**The input**
· · · · ·

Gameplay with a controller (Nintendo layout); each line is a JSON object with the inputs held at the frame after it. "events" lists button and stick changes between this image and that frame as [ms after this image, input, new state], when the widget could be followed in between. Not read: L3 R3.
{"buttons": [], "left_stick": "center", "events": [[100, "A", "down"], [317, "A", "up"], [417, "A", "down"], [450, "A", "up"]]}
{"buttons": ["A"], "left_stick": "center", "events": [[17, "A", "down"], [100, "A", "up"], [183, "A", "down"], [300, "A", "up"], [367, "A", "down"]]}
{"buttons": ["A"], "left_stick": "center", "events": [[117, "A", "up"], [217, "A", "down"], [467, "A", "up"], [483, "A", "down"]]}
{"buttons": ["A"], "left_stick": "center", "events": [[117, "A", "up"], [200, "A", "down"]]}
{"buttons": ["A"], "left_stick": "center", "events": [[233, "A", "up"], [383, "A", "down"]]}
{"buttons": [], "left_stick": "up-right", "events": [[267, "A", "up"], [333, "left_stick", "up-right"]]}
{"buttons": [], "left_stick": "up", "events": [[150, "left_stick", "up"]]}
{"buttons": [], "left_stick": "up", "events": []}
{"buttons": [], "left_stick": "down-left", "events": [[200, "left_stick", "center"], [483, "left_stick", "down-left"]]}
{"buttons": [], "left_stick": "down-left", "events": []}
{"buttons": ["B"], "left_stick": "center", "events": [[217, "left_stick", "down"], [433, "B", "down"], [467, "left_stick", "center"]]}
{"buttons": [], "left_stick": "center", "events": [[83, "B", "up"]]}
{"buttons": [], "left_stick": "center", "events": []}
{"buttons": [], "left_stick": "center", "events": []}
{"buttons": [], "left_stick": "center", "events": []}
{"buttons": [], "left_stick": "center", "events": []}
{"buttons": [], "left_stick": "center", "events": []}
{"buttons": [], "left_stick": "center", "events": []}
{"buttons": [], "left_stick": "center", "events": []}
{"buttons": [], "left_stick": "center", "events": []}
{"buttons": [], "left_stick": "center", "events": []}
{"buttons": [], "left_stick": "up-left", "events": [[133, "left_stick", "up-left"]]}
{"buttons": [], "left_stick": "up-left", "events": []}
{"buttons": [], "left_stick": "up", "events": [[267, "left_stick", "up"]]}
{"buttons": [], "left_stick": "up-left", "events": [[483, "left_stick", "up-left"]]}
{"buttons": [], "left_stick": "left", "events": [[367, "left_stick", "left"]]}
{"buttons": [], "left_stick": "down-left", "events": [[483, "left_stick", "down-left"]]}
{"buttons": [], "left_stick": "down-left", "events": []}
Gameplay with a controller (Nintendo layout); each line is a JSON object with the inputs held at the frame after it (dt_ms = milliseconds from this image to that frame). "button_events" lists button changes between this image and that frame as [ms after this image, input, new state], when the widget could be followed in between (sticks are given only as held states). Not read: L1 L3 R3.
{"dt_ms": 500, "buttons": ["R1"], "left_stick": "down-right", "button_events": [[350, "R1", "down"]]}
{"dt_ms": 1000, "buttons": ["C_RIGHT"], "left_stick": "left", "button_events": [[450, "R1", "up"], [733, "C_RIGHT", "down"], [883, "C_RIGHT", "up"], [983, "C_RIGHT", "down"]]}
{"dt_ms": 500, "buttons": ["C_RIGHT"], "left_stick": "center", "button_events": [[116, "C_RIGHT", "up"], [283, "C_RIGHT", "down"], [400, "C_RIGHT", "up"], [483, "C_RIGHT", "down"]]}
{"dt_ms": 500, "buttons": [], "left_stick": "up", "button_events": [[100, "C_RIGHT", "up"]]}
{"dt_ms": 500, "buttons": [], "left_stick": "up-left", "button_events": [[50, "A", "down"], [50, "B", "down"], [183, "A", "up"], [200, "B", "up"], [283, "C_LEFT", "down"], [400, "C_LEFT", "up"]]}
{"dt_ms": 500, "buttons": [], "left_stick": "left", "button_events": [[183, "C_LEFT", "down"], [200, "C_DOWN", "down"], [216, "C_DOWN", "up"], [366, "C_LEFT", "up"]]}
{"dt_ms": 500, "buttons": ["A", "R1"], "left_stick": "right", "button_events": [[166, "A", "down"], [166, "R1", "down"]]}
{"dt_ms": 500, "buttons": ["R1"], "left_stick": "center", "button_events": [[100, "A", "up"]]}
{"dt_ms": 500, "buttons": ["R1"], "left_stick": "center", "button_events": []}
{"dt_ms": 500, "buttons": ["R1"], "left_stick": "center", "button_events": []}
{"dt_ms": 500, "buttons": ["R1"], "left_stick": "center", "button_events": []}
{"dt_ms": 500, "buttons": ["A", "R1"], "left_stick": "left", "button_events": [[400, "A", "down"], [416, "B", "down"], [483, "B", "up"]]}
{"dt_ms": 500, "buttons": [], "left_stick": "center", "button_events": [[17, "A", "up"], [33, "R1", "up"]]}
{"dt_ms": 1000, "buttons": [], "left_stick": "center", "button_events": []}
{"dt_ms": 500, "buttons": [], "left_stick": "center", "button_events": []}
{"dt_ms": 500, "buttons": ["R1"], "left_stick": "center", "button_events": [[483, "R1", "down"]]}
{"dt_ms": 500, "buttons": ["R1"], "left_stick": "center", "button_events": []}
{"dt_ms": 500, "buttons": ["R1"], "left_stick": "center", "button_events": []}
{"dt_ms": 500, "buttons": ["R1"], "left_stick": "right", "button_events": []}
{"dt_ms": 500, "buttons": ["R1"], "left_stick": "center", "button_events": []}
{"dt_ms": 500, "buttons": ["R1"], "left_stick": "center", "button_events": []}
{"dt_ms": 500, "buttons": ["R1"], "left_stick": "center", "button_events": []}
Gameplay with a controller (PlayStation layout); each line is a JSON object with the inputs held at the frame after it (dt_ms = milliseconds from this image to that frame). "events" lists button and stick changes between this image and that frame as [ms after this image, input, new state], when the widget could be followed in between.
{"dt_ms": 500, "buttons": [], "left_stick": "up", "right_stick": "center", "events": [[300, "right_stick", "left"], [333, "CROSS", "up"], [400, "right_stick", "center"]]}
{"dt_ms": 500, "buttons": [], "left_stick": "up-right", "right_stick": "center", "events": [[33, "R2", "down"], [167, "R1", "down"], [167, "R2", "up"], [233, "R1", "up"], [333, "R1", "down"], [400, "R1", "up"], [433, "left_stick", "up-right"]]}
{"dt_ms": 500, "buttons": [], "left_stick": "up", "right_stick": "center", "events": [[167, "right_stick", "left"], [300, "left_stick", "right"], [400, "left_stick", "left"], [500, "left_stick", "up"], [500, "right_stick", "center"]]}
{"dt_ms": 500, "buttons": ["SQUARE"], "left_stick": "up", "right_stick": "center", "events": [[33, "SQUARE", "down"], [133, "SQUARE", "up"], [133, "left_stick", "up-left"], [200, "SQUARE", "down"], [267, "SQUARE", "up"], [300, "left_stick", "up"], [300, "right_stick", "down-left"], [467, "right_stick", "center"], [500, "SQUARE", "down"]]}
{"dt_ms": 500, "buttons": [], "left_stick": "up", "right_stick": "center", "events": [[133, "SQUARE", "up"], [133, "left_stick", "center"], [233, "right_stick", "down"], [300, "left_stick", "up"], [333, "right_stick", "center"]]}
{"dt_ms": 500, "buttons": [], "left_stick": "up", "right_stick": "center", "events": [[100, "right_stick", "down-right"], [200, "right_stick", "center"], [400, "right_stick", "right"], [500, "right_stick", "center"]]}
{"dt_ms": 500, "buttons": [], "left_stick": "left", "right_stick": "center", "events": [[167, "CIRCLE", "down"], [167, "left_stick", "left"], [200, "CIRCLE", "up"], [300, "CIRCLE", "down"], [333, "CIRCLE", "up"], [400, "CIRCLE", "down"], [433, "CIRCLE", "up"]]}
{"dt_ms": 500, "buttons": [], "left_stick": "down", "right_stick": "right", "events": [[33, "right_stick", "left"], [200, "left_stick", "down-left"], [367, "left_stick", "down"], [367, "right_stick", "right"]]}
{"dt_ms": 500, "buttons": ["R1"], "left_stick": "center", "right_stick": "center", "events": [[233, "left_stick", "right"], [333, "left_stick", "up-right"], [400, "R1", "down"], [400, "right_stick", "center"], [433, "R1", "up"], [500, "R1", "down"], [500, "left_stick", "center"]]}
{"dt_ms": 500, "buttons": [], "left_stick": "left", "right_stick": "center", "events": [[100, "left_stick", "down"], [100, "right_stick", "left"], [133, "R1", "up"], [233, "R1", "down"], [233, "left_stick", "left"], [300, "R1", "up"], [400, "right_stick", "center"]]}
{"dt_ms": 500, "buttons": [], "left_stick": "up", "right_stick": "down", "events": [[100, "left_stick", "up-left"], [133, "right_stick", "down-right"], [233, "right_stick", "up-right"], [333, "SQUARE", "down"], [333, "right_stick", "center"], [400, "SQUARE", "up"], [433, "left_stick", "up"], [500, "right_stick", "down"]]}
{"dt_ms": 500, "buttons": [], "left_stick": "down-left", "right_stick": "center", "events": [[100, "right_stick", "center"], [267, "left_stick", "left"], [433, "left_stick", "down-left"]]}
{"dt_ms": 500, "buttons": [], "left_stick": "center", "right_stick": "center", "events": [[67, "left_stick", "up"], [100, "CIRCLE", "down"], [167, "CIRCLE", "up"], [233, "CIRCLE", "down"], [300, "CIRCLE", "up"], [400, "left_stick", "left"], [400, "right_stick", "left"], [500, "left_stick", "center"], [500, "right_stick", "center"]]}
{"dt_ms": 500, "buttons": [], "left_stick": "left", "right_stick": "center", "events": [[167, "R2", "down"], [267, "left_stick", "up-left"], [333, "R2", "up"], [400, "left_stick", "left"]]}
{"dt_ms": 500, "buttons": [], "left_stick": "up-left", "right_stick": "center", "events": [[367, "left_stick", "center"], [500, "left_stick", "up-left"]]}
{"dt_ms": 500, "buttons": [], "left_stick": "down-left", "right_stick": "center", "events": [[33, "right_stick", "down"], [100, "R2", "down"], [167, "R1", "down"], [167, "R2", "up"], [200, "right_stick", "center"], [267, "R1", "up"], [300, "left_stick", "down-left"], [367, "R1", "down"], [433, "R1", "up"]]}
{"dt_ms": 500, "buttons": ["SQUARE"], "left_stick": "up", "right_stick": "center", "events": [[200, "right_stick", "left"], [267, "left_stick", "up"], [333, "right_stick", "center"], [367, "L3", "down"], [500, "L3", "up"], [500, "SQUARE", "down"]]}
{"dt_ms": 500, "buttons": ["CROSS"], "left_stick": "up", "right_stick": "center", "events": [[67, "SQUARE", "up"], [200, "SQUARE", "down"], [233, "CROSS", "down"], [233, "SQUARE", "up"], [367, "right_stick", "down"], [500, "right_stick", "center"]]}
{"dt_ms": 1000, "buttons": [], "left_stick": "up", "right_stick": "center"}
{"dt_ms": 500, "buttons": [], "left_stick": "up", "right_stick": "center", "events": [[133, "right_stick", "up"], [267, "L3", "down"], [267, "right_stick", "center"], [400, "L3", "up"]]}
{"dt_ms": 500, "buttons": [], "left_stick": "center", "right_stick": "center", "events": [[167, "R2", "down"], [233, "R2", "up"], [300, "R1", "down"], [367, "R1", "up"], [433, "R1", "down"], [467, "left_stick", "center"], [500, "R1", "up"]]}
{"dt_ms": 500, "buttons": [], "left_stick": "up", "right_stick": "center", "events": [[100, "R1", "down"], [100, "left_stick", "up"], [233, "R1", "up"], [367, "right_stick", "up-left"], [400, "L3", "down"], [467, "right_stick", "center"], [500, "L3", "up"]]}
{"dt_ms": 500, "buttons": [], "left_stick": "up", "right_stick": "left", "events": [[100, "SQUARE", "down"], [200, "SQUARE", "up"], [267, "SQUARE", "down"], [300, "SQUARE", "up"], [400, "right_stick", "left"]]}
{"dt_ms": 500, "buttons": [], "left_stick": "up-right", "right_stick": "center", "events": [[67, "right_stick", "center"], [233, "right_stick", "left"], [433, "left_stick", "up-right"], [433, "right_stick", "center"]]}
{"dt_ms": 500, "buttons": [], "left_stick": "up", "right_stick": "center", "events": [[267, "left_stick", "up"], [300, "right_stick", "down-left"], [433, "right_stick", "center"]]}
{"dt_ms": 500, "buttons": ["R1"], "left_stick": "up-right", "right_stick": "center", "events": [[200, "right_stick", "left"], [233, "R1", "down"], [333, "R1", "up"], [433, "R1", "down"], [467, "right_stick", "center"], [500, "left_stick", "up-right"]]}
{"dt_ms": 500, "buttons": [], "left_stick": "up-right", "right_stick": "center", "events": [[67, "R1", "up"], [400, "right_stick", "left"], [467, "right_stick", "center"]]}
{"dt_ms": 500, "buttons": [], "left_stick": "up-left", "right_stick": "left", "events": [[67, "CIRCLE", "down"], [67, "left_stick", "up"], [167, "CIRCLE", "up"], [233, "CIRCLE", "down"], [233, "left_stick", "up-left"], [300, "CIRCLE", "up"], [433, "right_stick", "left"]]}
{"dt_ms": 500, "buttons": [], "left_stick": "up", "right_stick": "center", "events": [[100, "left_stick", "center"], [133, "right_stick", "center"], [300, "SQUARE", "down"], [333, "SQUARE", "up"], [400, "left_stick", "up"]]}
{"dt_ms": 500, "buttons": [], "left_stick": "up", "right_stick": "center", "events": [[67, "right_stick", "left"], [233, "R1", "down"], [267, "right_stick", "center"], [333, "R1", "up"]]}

· · · · ·

**Task directions**
Find the lines above that include the string "layout" and copy them.

**Task answer**
Gameplay with a controller (Nintendo layout); each line is a JSON object with the inputs held at the frame after it. "events" lists button and stick changes between this image and that frame as [ms after this image, input, new state], when the widget could be followed in between. Not read: L3 R3.
Gameplay with a controller (Nintendo layout); each line is a JSON object with the inputs held at the frame after it (dt_ms = milliseconds from this image to that frame). "button_events" lists button changes between this image and that frame as [ms after this image, input, new state], when the widget could be followed in between (sticks are given only as held states). Not read: L1 L3 R3.
Gameplay with a controller (PlayStation layout); each line is a JSON object with the inputs held at the frame after it (dt_ms = milliseconds from this image to that frame). "events" lists button and stick changes between this image and that frame as [ms after this image, input, new state], when the widget could be followed in between.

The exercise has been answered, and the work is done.